REQUIRED TASK A: Reproduce the satellite image records word for word, omitting the pictures.

TEXT:
┄┄┄┄┄┄

1 – 5. Manny Malhotra, Andrew Alberts, Tom Sestito, Cam Barker, Andrew Gordon
The first round of cuts from this group are the easiest ones to make. Manny Malhotra will not be cleared to play professional hockey by Vancouver Canuck doctors, so he’s sadly out. Even money says that Andrew Alberts gets more than Vancouver should want to pay him from a franchise like Philadelphia or Colorado. Tom Sestito could stay or go, but we’ll say he’s a Chicago Wolf/injury replacement for now and same goes for Cam Barker and Andrew Gordon but with even less interest. Like a ravenous horde of zombies, they all walk.
6. Derek Roy
The next major question is whether or not the Canucks should be interested in paying Derek Roy the $5 million plus he’ll be looking for in free agency this summer. He looked Charmin soft against the Sharks, and despite his obvious creativity and hockey IQ, I don’t think he fits with the Canucks. He’s an offensive luxury as a #3 centre, and as a #2 centre he pushes Kesler to the wing. Vancouver doesn’t need a play-making centre for Kesler, they need a play-making winger. Unlike Forrest Gump, Roy isn’t runnin’, he’s walkin’.
7. Mason Raymond
Raymond is very fast, is a good takeaway defender who kills penalties, can score goals and pass the puck. He is also easily moved off the puck and disappears in the post season, and can go weeks between goals. With Chris Higgins on the team, he is either redundant on the 3rd line or something has gone wrong on the 2nd. Depth means having guys like Mason Raymond, but not at the $3 million or more he’ll get as a free agent in the offseason. My guess for him is life gets even windier as a Carolina Hurricane this summer.

┄┄┄┄┄┄

Extracted records:
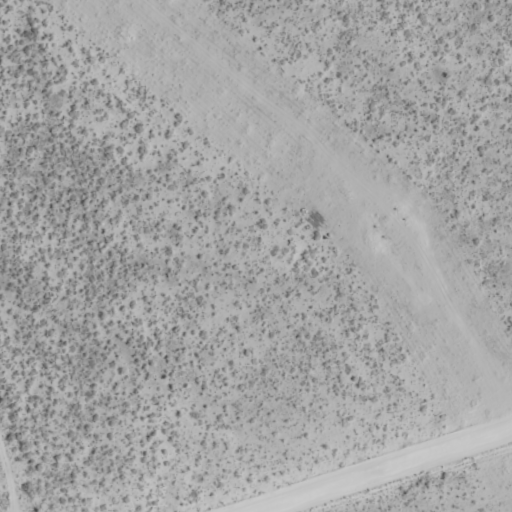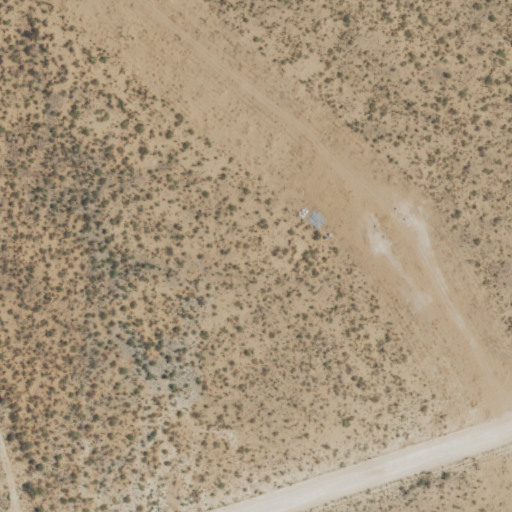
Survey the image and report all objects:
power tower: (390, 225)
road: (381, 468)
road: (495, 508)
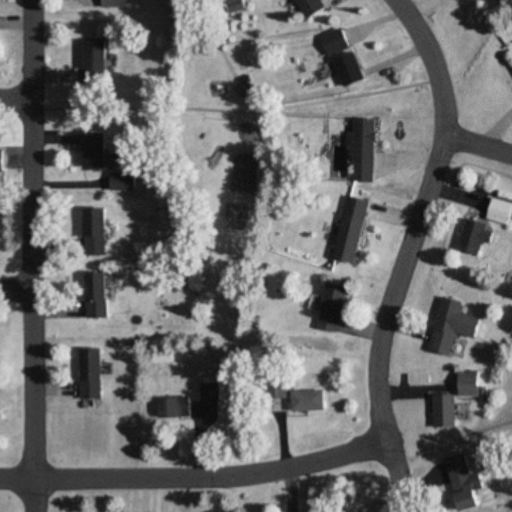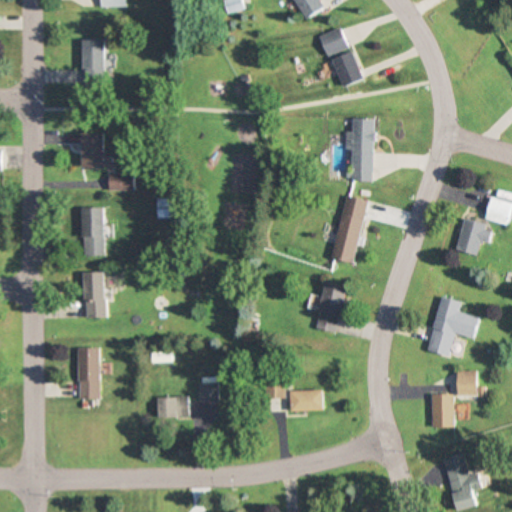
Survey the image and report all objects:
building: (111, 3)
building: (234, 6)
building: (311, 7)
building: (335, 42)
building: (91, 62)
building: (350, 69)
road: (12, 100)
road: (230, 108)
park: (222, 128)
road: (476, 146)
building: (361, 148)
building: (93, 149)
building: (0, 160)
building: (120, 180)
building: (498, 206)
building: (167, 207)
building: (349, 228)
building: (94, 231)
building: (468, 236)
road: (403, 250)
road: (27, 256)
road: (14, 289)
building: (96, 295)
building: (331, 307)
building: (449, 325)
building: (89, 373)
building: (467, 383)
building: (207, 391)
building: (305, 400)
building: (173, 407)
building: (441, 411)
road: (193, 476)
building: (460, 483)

┄┄┄┄┄┄

REQUIRED TASK B: Translate this sentence from the hockey text into Spanish: "Vancouver doesn’t need a play-making centre for Kesler, they need a play-making winger."

EXPECTED OUTPUT A:
Survey the image and report all objects:
power tower: (390, 225)
road: (381, 468)
road: (495, 508)
Survey the image and report all objects:
building: (111, 3)
building: (234, 6)
building: (311, 7)
building: (335, 42)
building: (91, 62)
building: (350, 69)
road: (12, 100)
road: (230, 108)
park: (222, 128)
road: (476, 146)
building: (361, 148)
building: (93, 149)
building: (0, 160)
building: (120, 180)
building: (498, 206)
building: (167, 207)
building: (349, 228)
building: (94, 231)
building: (468, 236)
road: (403, 250)
road: (27, 256)
road: (14, 289)
building: (96, 295)
building: (331, 307)
building: (449, 325)
building: (89, 373)
building: (467, 383)
building: (207, 391)
building: (305, 400)
building: (173, 407)
building: (441, 411)
road: (193, 476)
building: (460, 483)

EXPECTED OUTPUT B: Vancouver no necesita un centro creador de juego para Kesler, necesita un extremo creador de juego.